Exercise prompt
Reproduce every entry that follows word for word, but omit the images.

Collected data
* * *
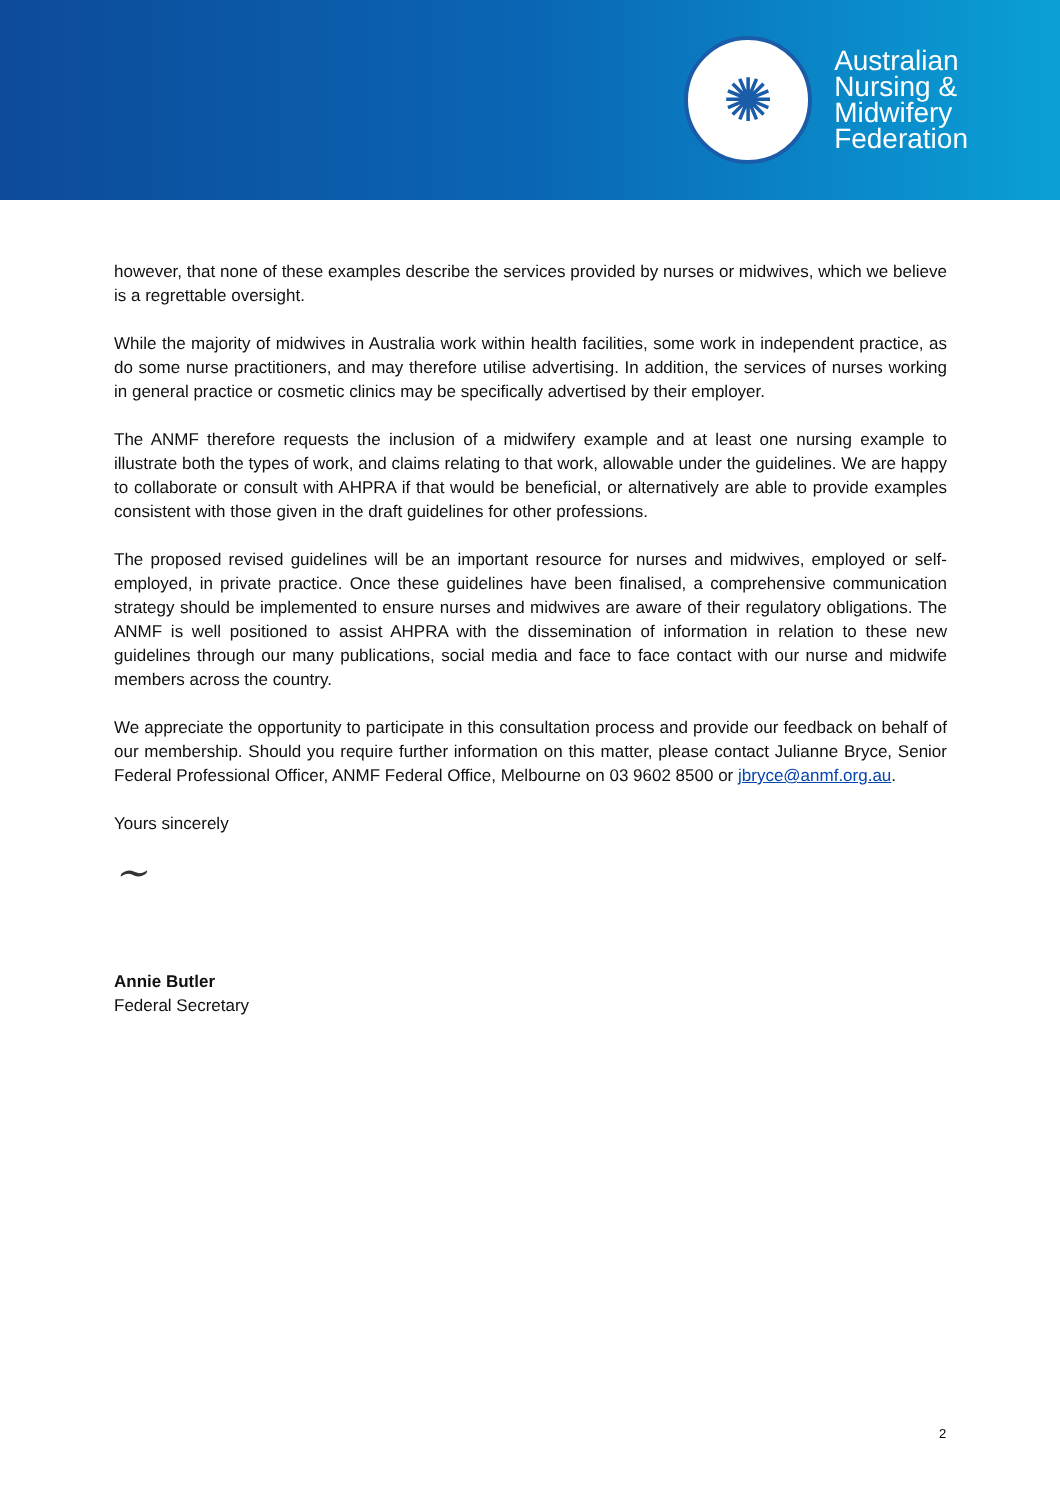✺
Australian
Nursing &
Midwifery
Federation
however, that none of these examples describe the services provided by nurses or midwives, which we believe is a regrettable oversight.
While the majority of midwives in Australia work within health facilities, some work in independent practice, as do some nurse practitioners, and may therefore utilise advertising. In addition, the services of nurses working in general practice or cosmetic clinics may be specifically advertised by their employer.
The ANMF therefore requests the inclusion of a midwifery example and at least one nursing example to illustrate both the types of work, and claims relating to that work, allowable under the guidelines. We are happy to collaborate or consult with AHPRA if that would be beneficial, or alternatively are able to provide examples consistent with those given in the draft guidelines for other professions.
The proposed revised guidelines will be an important resource for nurses and midwives, employed or self-employed, in private practice. Once these guidelines have been finalised, a comprehensive communication strategy should be implemented to ensure nurses and midwives are aware of their regulatory obligations. The ANMF is well positioned to assist AHPRA with the dissemination of information in relation to these new guidelines through our many publications, social media and face to face contact with our nurse and midwife members across the country.
We appreciate the opportunity to participate in this consultation process and provide our feedback on behalf of our membership. Should you require further information on this matter, please contact Julianne Bryce, Senior Federal Professional Officer, ANMF Federal Office, Melbourne on 03 9602 8500 or jbryce@anmf.org.au.
Yours sincerely
~
Annie Butler
Federal Secretary
2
* * *
Answer box
✺
Australian
Nursing &
Midwifery
Federation
however, that none of these examples describe the services provided by nurses or midwives, which we believe is a regrettable oversight.
While the majority of midwives in Australia work within health facilities, some work in independent practice, as do some nurse practitioners, and may therefore utilise advertising. In addition, the services of nurses working in general practice or cosmetic clinics may be specifically advertised by their employer.
The ANMF therefore requests the inclusion of a midwifery example and at least one nursing example to illustrate both the types of work, and claims relating to that work, allowable under the guidelines. We are happy to collaborate or consult with AHPRA if that would be beneficial, or alternatively are able to provide examples consistent with those given in the draft guidelines for other professions.
The proposed revised guidelines will be an important resource for nurses and midwives, employed or self-employed, in private practice. Once these guidelines have been finalised, a comprehensive communication strategy should be implemented to ensure nurses and midwives are aware of their regulatory obligations. The ANMF is well positioned to assist AHPRA with the dissemination of information in relation to these new guidelines through our many publications, social media and face to face contact with our nurse and midwife members across the country.
We appreciate the opportunity to participate in this consultation process and provide our feedback on behalf of our membership. Should you require further information on this matter, please contact Julianne Bryce, Senior Federal Professional Officer, ANMF Federal Office, Melbourne on 03 9602 8500 or jbryce@anmf.org.au.
Yours sincerely
~
Annie Butler
Federal Secretary
2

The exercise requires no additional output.